━━━ Provided records ━━━

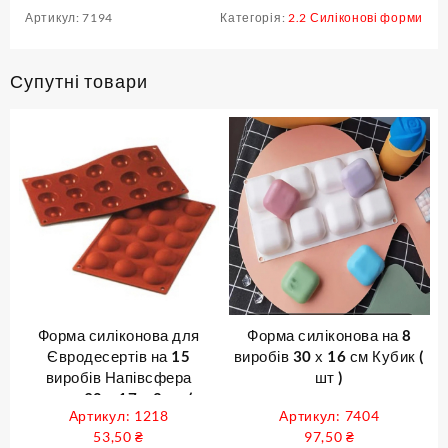
Артикул:
7194
Категорія:
2.2 Силіконові форми
Супутні товари
Форма силіконова для
Форма силіконова на 8
Євродесертів на 15
виробів 30 х 16 см Кубик (
виробів Напівсфера
шт )
середня 30 х 17 х 2 см ( шт
Артикул: 1218
Артикул: 7404
)
53,50
₴
97,50
₴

━━━

● Exercise prompt
Print all the entries again exactly as written, but without the pictures.

● Expected output
Артикул:
7194
Категорія:
2.2 Силіконові форми
Супутні товари
Форма силіконова для
Форма силіконова на 8
Євродесертів на 15
виробів 30 х 16 см Кубик (
виробів Напівсфера
шт )
середня 30 х 17 х 2 см ( шт
Артикул: 1218
Артикул: 7404
)
53,50
₴
97,50
₴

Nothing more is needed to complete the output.